→ Exercise aim: For this exercise, repeat the whole listing below exactly. Leave the pictures out.

Entries provided Block Start

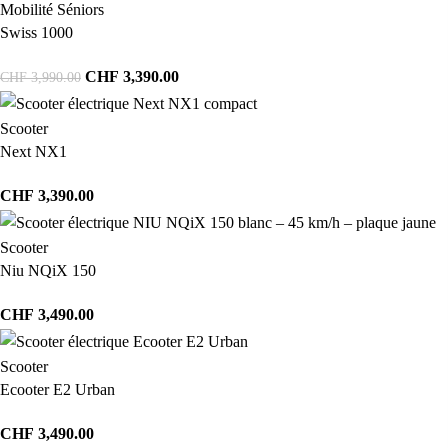
Mobilité Séniors
Swiss 1000
CHF
3,390.00
CHF
3,990.00
Scooter
Next NX1
CHF
3,390.00
Scooter
Niu NQiX 150
CHF
3,490.00
Scooter
Ecooter E2 Urban
CHF
3,490.00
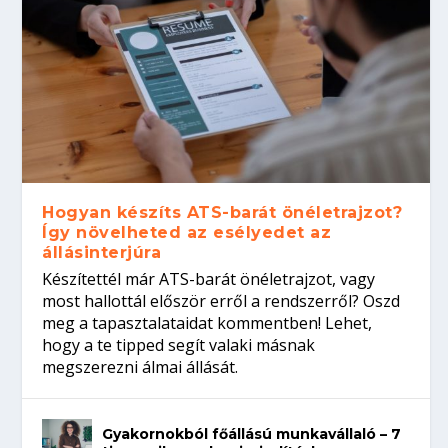
Hogyan készíts ATS-barát önéletrajzot?
Így növelheted az esélyedet az
állásinterjúra
Készítettél már ATS-barát önéletrajzot, vagy
most hallottál először erről a rendszerről? Oszd
meg a tapasztalataidat kommentben! Lehet,
hogy a te tipped segít valaki másnak
megszerezni álmai állását.
Gyakornokból főállású munkavállaló – 7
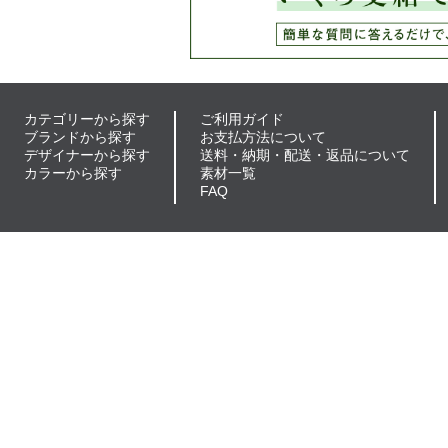
カテゴリーから探す
ご利用ガイド
ブランドから探す
お支払方法について
デザイナーから探す
送料・納期・配送・返品について
カラーから探す
素材一覧
FAQ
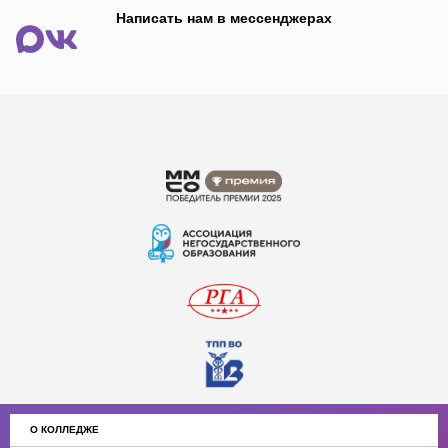
Написать нам в мессенджерах
О КОЛЛЕДЖЕ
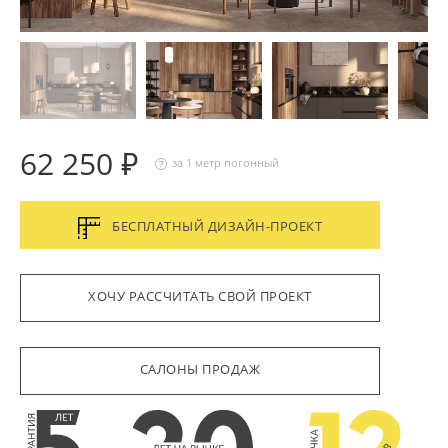
62 250 ₽
за 1 метр погонный
БЕСПЛАТНЫЙ ДИЗАЙН-ПРОЕКТ
ХОЧУ РАССЧИТАТЬ СВОЙ ПРОЕКТ
САЛОНЫ ПРОДАЖ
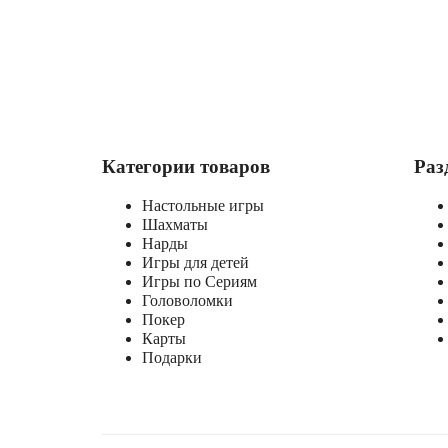
Категории товаров
Раз
Настольные игры
Шахматы
Нарды
Игры для детей
Игры по Сериям
Головоломки
Покер
Карты
Подарки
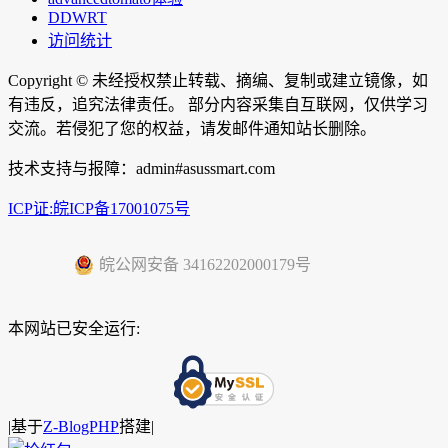
DDWRT
访问统计
Copyright ©
未经授权禁止转载、摘编、复制或建立镜像，如
有违反，追究法律责任。 部分内容采集自互联网，仅供学习
交流。若侵犯了您的权益，请发邮件通知站长删除。
技术支持与报障：admin#asussmart.com
ICP证:皖ICP备17001075号
皖公网安备 34162202000179号
本网站已安全运行:
|
基于
Z-BlogPHP
搭建|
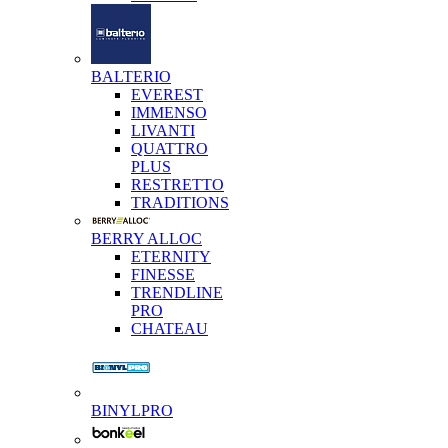
BALTERIO
EVEREST
IMMENSO
LIVANTI
QUATTRO
PLUS
RESTRETTO
TRADITIONS
BERRY ALLOC
ETERNITY
FINESSE
TRENDLINE
PRO
CHATEAU
BINYLPRO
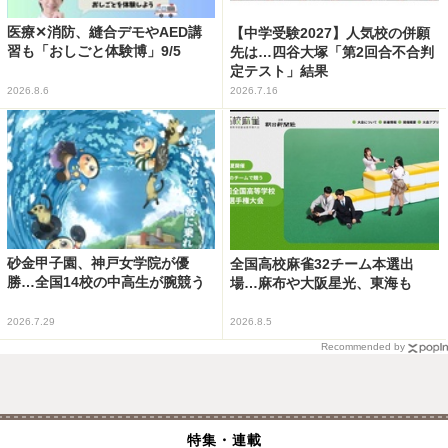
医療✕消防、縫合デモやAED講
【中学受験2027】人気校の併願
習も「おしごと体験博」9/5
先は…四谷大塚「第2回合不合判
定テスト」結果
2026.8.6
2026.7.16
砂金甲子園、神戸女学院が優
全国高校麻雀32チーム本選出
勝…全国14校の中高生が腕競う
場…麻布や大阪星光、東海も
2026.7.29
2026.8.5
Recommended by
特集・連載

Entries provided Block End

→ Exercise solution:
Mobilité Séniors
Swiss 1000
CHF
3,390.00
CHF
3,990.00
Scooter
Next NX1
CHF
3,390.00
Scooter
Niu NQiX 150
CHF
3,490.00
Scooter
Ecooter E2 Urban
CHF
3,490.00
Hogyan készíts ATS-barát önéletrajzot?
Így növelheted az esélyedet az
állásinterjúra
Készítettél már ATS-barát önéletrajzot, vagy
most hallottál először erről a rendszerről? Oszd
meg a tapasztalataidat kommentben! Lehet,
hogy a te tipped segít valaki másnak
megszerezni álmai állását.
Gyakornokból főállású munkavállaló – 7
カテゴリーから探す
ご利用ガイド
ブランドから探す
お支払方法について
デザイナーから探す
送料・納期・配送・返品について
カラーから探す
素材一覧
FAQ
Написать нам в мессенджерах
О КОЛЛЕДЖЕ
62 250 ₽
за 1 метр погонный
БЕСПЛАТНЫЙ ДИЗАЙН-ПРОЕКТ
ХОЧУ РАССЧИТАТЬ СВОЙ ПРОЕКТ
САЛОНЫ ПРОДАЖ
Категории товаров
Раз
Настольные игры
Шахматы
Нарды
Игры для детей
Игры по Сериям
Головоломки
Покер
Карты
Подарки
DDWRT
访问统计
Copyright ©
未经授权禁止转载、摘编、复制或建立镜像，如
有违反，追究法律责任。 部分内容采集自互联网，仅供学习
交流。若侵犯了您的权益，请发邮件通知站长删除。
技术支持与报障：admin#asussmart.com
ICP证:皖ICP备17001075号
皖公网安备 34162202000179号
本网站已安全运行:
|
基于
Z-BlogPHP
搭建|
BALTERIO
EVEREST
IMMENSO
LIVANTI
QUATTRO
PLUS
RESTRETTO
TRADITIONS
BERRY ALLOC
ETERNITY
FINESSE
TRENDLINE
PRO
CHATEAU
BINYLPRO
医療✕消防、縫合デモやAED講
【中学受験2027】人気校の併願
習も「おしごと体験博」9/5
先は…四谷大塚「第2回合不合判
定テスト」結果
2026.8.6
2026.7.16
砂金甲子園、神戸女学院が優
全国高校麻雀32チーム本選出
勝…全国14校の中高生が腕競う
場…麻布や大阪星光、東海も
2026.7.29
2026.8.5
Recommended by
特集・連載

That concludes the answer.